> _About this exercise_: When you print the records below, keep every word exact and leave out the images.

[Items from a dataset]

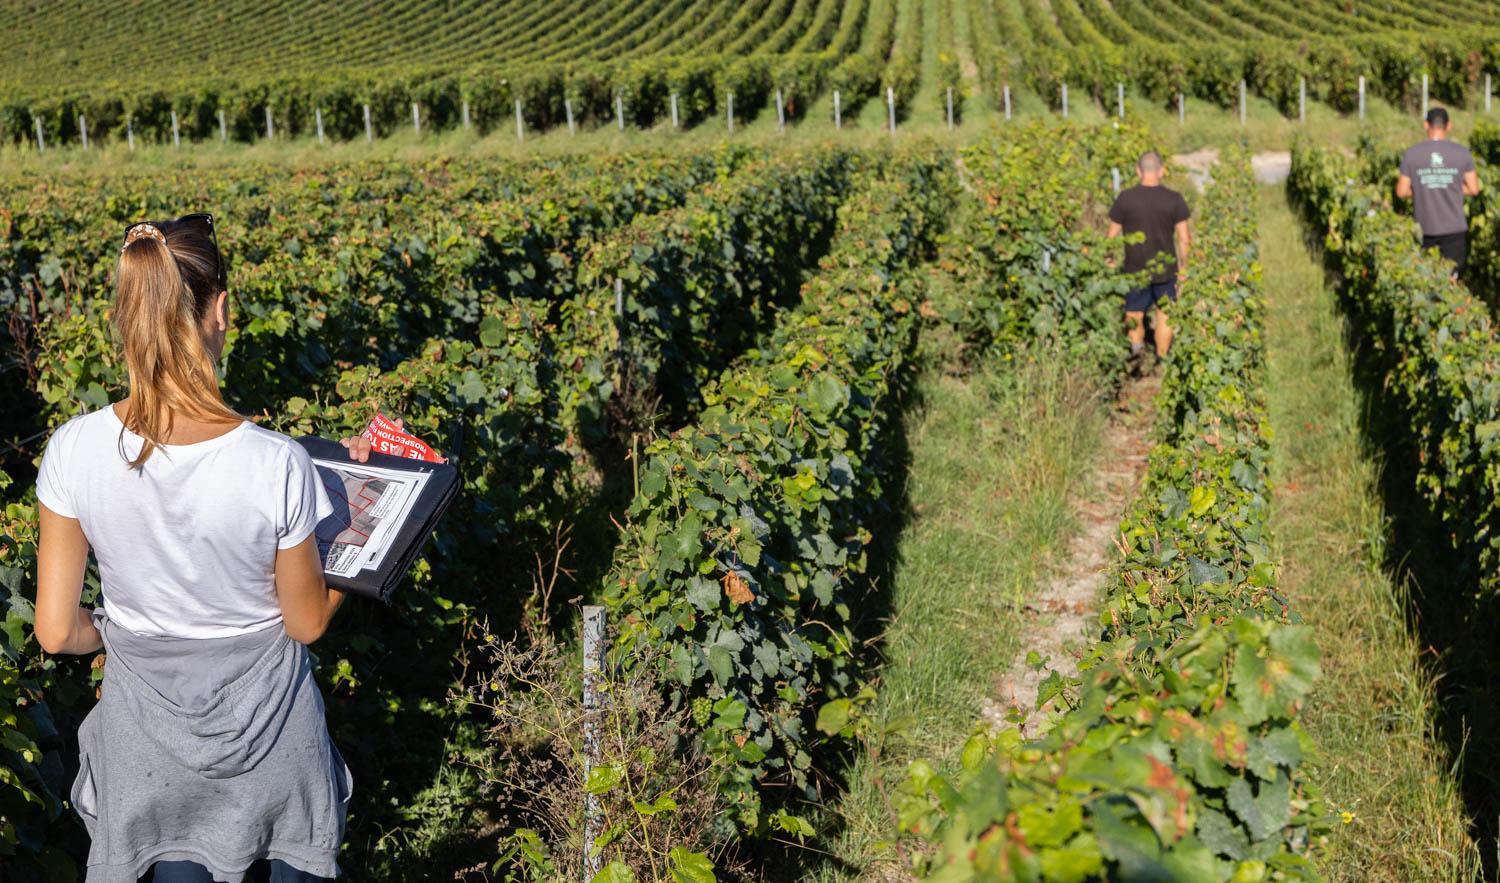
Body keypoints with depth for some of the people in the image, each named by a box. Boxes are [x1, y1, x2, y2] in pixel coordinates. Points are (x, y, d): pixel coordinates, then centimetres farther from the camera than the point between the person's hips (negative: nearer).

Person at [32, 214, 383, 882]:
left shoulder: (74, 451, -21)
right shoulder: (276, 465, -28)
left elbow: (56, 632, -11)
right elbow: (307, 622, -11)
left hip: (149, 733, 2)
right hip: (266, 736, -2)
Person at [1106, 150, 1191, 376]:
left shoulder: (1125, 198, -9)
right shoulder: (1174, 199, -7)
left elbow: (1112, 235, -3)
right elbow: (1184, 239, -4)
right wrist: (1183, 265, 9)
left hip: (1135, 269, -1)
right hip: (1166, 268, 1)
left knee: (1134, 315, 12)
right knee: (1164, 314, 17)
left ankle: (1137, 346, -12)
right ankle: (1161, 359, 21)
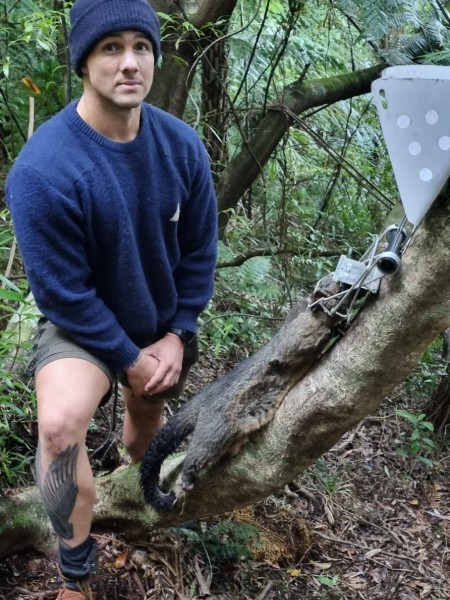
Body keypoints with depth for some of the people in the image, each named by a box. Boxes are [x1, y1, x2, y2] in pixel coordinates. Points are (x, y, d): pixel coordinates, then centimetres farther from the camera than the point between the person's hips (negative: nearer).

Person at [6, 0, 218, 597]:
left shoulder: (182, 145, -16)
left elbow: (200, 251, -4)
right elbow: (65, 293, -23)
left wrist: (176, 335, -5)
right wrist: (129, 358, -17)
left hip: (165, 320, 5)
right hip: (81, 322, -4)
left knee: (147, 419, 24)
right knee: (60, 424, -30)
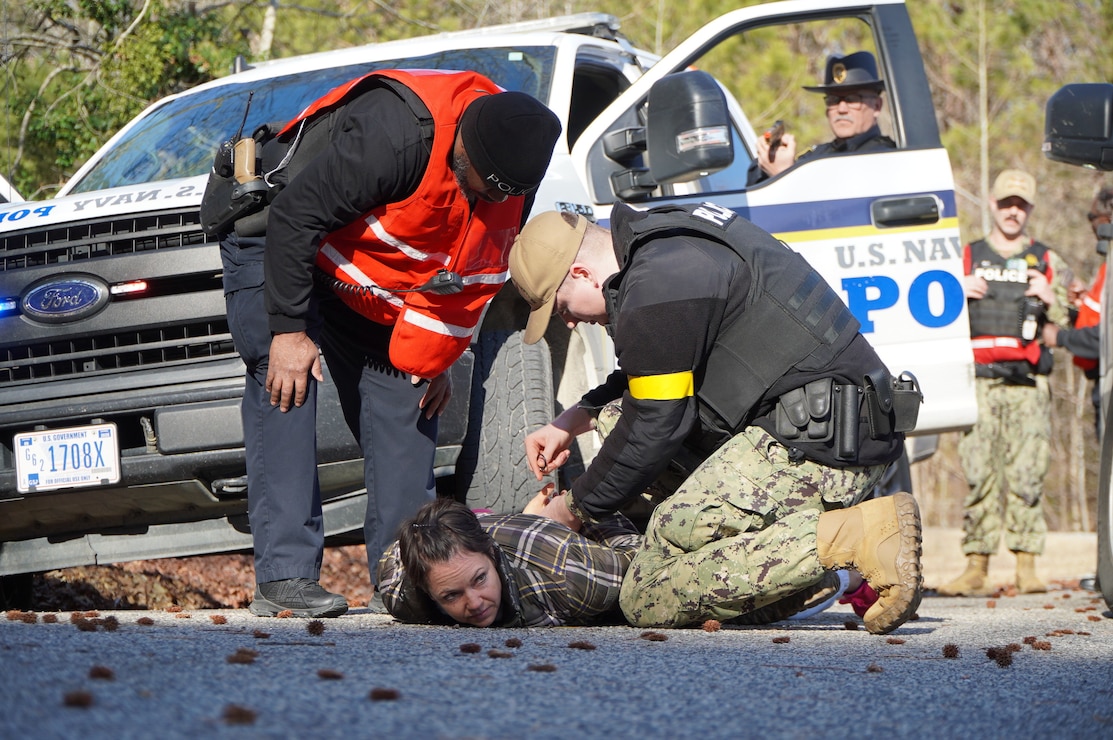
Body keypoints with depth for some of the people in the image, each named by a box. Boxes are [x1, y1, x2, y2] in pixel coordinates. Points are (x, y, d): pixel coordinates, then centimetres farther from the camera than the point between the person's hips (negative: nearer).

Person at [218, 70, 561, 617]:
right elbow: (295, 214, -32)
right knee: (286, 387, -21)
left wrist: (434, 356, 1)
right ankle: (284, 576, -24)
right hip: (276, 241, -7)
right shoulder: (397, 134, -37)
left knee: (406, 398, 0)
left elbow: (477, 273, 4)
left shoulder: (511, 172, -12)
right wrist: (289, 329, -28)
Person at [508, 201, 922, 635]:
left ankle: (856, 535, -20)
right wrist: (578, 417, 27)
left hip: (815, 442, -11)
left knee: (647, 601, -13)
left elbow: (655, 425, -8)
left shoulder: (656, 288, -13)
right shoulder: (671, 242, 19)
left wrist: (574, 508, 6)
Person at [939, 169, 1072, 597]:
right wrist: (958, 293, -3)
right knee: (978, 476, -5)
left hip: (1028, 384, 0)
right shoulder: (965, 258, 17)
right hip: (978, 380, 0)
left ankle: (1027, 568, -4)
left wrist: (1051, 299, -6)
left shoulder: (1048, 262, 16)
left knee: (1027, 475, -7)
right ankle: (976, 568, -4)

> _Answer box_:
Body keypoints with depth for some of the people in the image, each named by a box. Boxes are [x1, y1, x2, y2] in pixel coordinates. Points are (x, y, d): pixel coordinates, then centimetres farther from the camera than the point between the person's hips (negative: nearer).

Person at [32, 214, 383, 882]:
left shoulder: (74, 451, -21)
right shoulder: (276, 465, -28)
left elbow: (56, 632, -11)
right elbow: (307, 622, -11)
left hip: (149, 733, 2)
right hip: (266, 736, -2)
Person at [1106, 150, 1191, 376]:
left shoulder: (1125, 198, -9)
right shoulder: (1174, 199, -7)
left elbow: (1112, 235, -3)
right elbow: (1184, 239, -4)
right wrist: (1183, 265, 9)
left hip: (1135, 269, -1)
right hip: (1166, 268, 1)
left knee: (1134, 315, 12)
right knee: (1164, 314, 17)
left ankle: (1137, 346, -12)
right ankle: (1161, 359, 21)
Body keypoints with depth for some of the people in the image, each named by a box. Boxes are [x1, y1, x2, y2] in pixel coordinates. Points are (x, y, d): pixel coordinates, then centimetres farther from the camera than the point between the person's hips (negative: nearer).

Person at [6, 0, 218, 597]:
left shoulder: (182, 145, -16)
left elbow: (200, 251, -4)
right elbow: (65, 293, -23)
left wrist: (176, 335, -5)
right wrist: (129, 358, -17)
left hip: (165, 320, 5)
right hip: (81, 322, -4)
left knee: (147, 419, 24)
right knee: (60, 424, -30)
Body keypoints with depth for some of the people in the image, each named by a box. Boxes are [x1, y1, x2, y2] in pixel coordinates. Points are (x, y, d): pixel coordinates, then centimetres farther from the camera than the point between the person's hips (negative: nearer).

Person at [218, 70, 561, 617]:
right elbow: (295, 214, -32)
right knee: (286, 387, -21)
left wrist: (434, 356, 1)
right ankle: (284, 576, -24)
right hip: (276, 241, -7)
right shoulder: (397, 134, -37)
left knee: (406, 398, 0)
left elbow: (477, 273, 4)
left shoulder: (511, 172, -12)
right wrist: (289, 329, -28)
Person at [508, 201, 922, 635]:
left ankle: (856, 535, -20)
right wrist: (578, 417, 27)
left hip: (815, 442, -11)
left knee: (647, 601, -13)
left elbow: (655, 425, -8)
left shoulder: (656, 288, -13)
right shoulder: (671, 242, 19)
left wrist: (574, 508, 6)
Person at [939, 169, 1072, 597]:
right wrist: (958, 293, -3)
right knee: (978, 476, -5)
left hip: (1028, 384, 0)
right shoulder: (965, 258, 17)
right hip: (978, 380, 0)
left ankle: (1027, 568, -4)
left wrist: (1051, 299, -6)
left shoulder: (1048, 262, 16)
left knee: (1027, 475, -7)
right ankle: (976, 568, -4)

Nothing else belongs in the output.